— Exercise prompt —
Copy out the data in full and exactly, passing over the pictures.

— Available data —
►

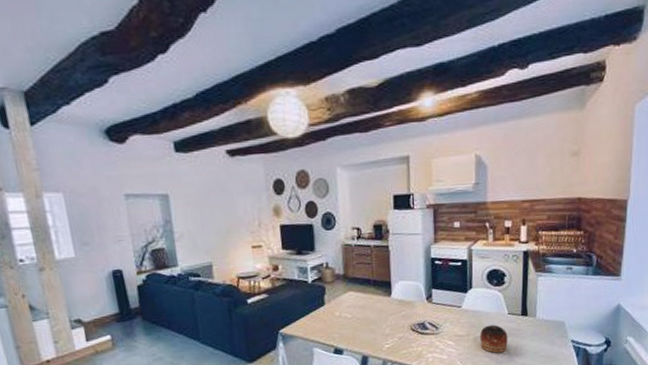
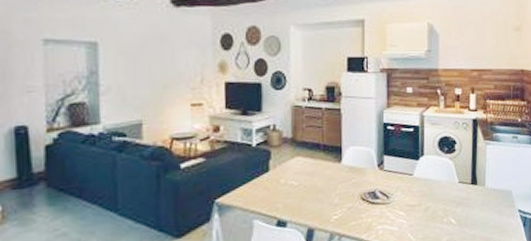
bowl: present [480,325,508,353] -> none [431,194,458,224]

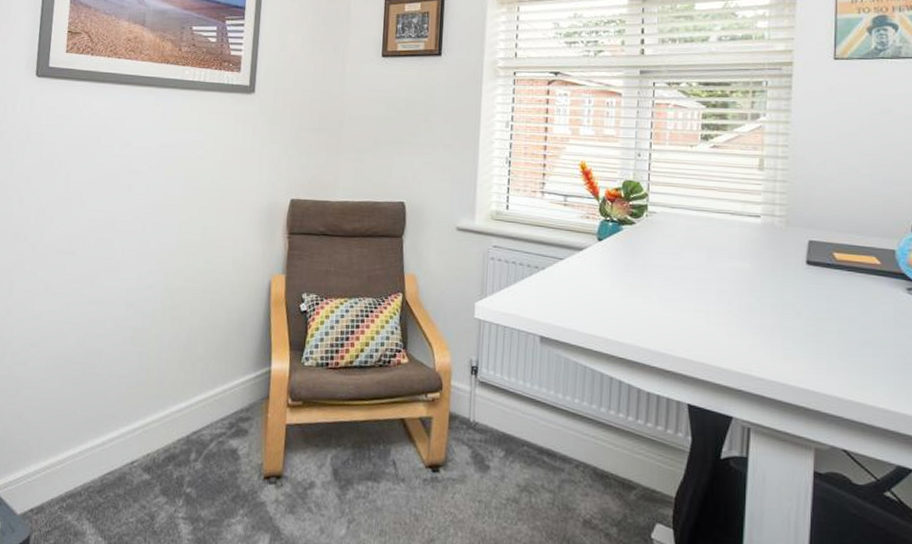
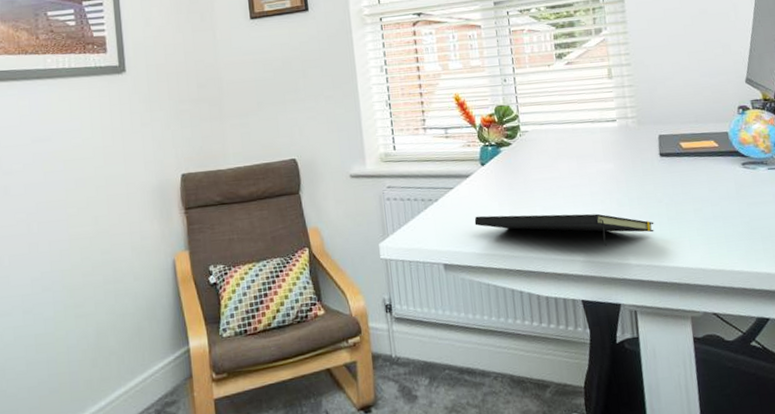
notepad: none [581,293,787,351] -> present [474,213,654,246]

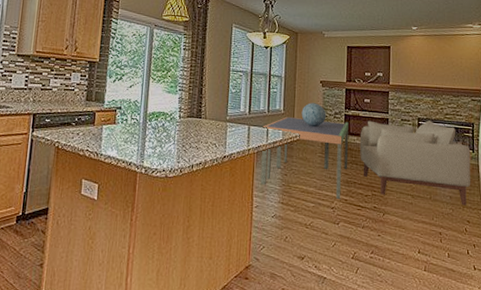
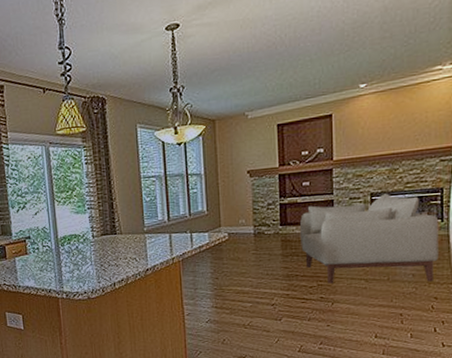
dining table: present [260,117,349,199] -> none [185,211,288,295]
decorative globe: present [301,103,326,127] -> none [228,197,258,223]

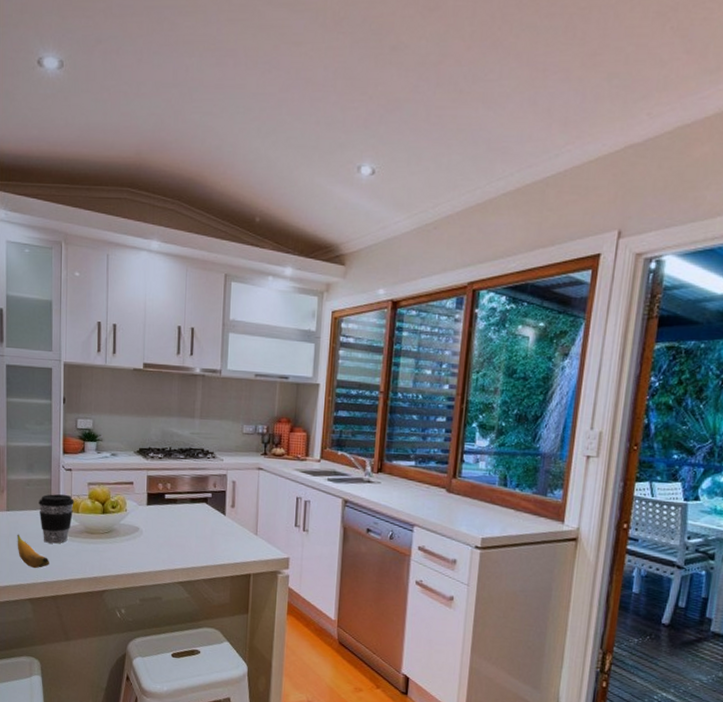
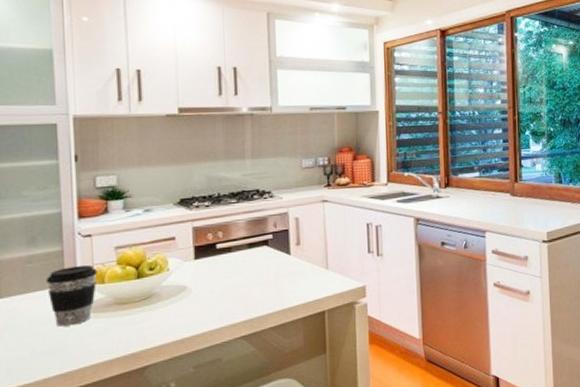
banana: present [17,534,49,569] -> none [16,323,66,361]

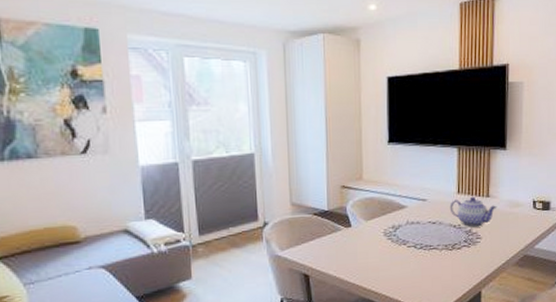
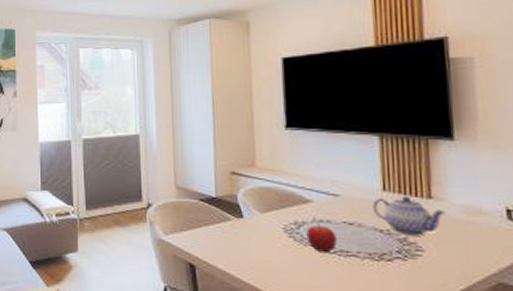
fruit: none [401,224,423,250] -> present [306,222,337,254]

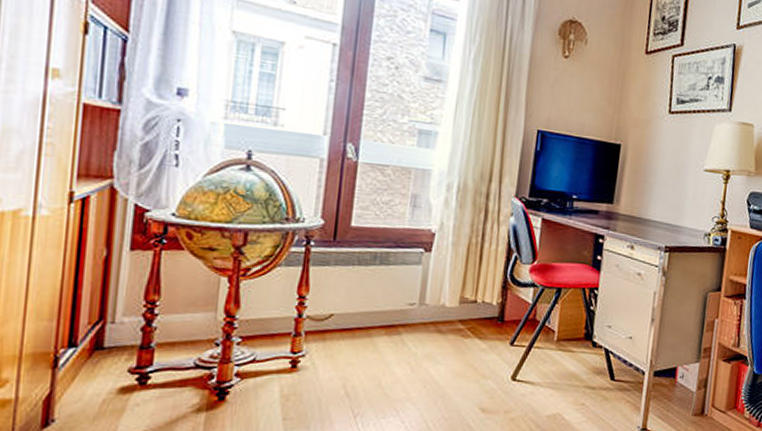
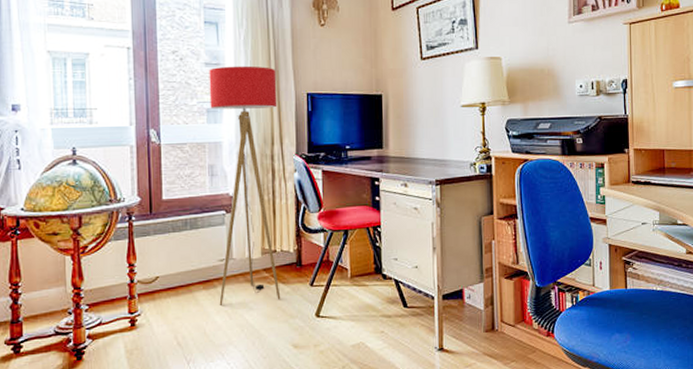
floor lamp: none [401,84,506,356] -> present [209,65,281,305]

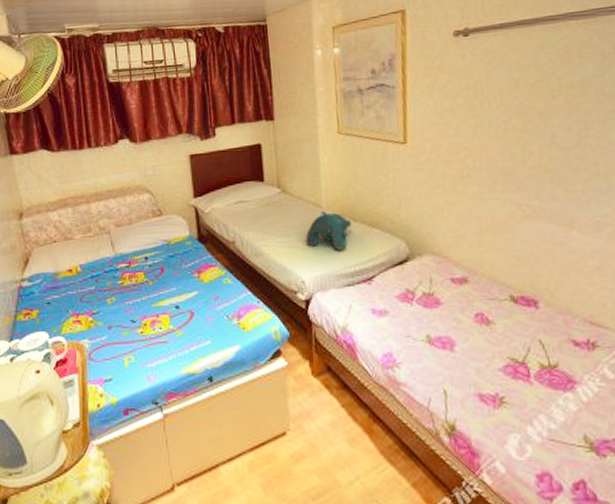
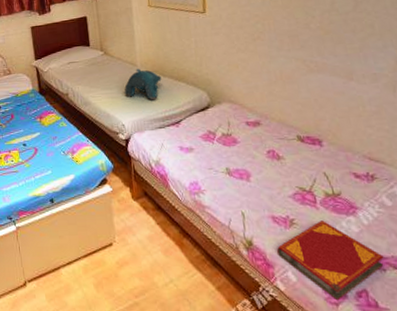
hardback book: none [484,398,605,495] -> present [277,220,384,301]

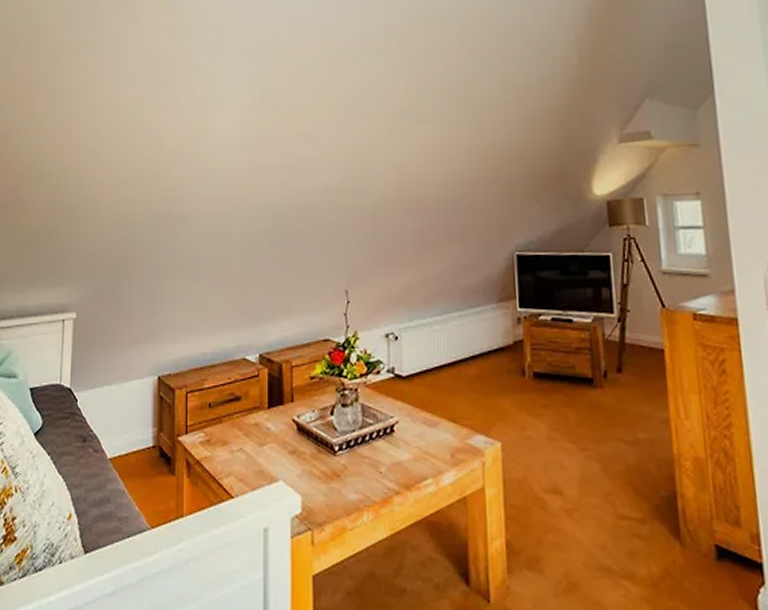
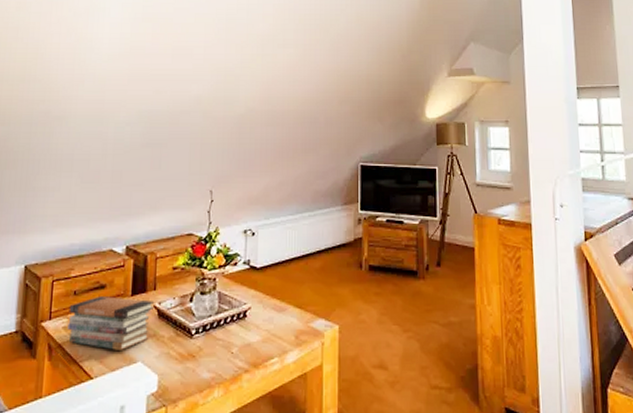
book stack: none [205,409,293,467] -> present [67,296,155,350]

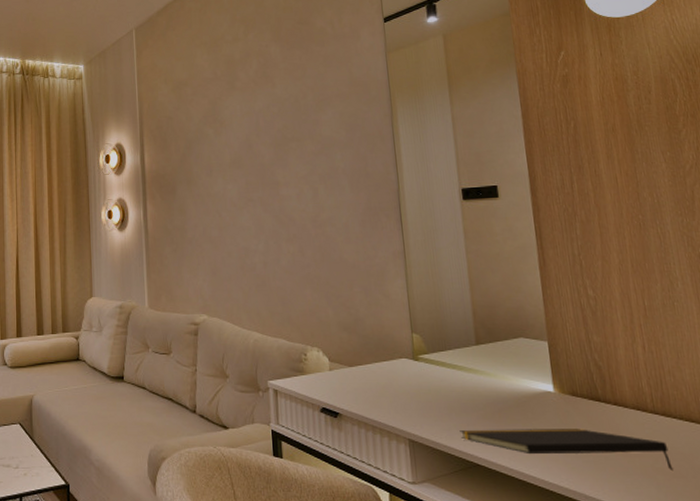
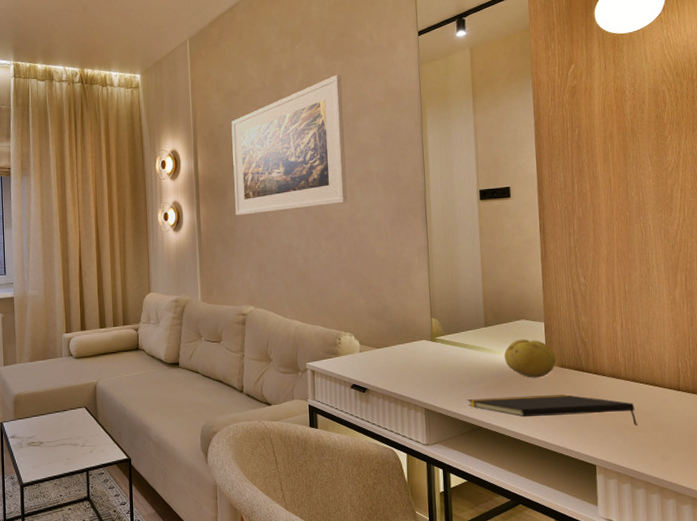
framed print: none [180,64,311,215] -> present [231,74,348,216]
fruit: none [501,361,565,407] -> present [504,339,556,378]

◄

— Result for this task —
bowl: present [480,325,508,353] -> none [431,194,458,224]

notepad: none [581,293,787,351] -> present [474,213,654,246]

dining table: present [260,117,349,199] -> none [185,211,288,295]
decorative globe: present [301,103,326,127] -> none [228,197,258,223]

banana: present [17,534,49,569] -> none [16,323,66,361]

fruit: none [401,224,423,250] -> present [306,222,337,254]

floor lamp: none [401,84,506,356] -> present [209,65,281,305]

hardback book: none [484,398,605,495] -> present [277,220,384,301]

book stack: none [205,409,293,467] -> present [67,296,155,350]

framed print: none [180,64,311,215] -> present [231,74,348,216]
fruit: none [501,361,565,407] -> present [504,339,556,378]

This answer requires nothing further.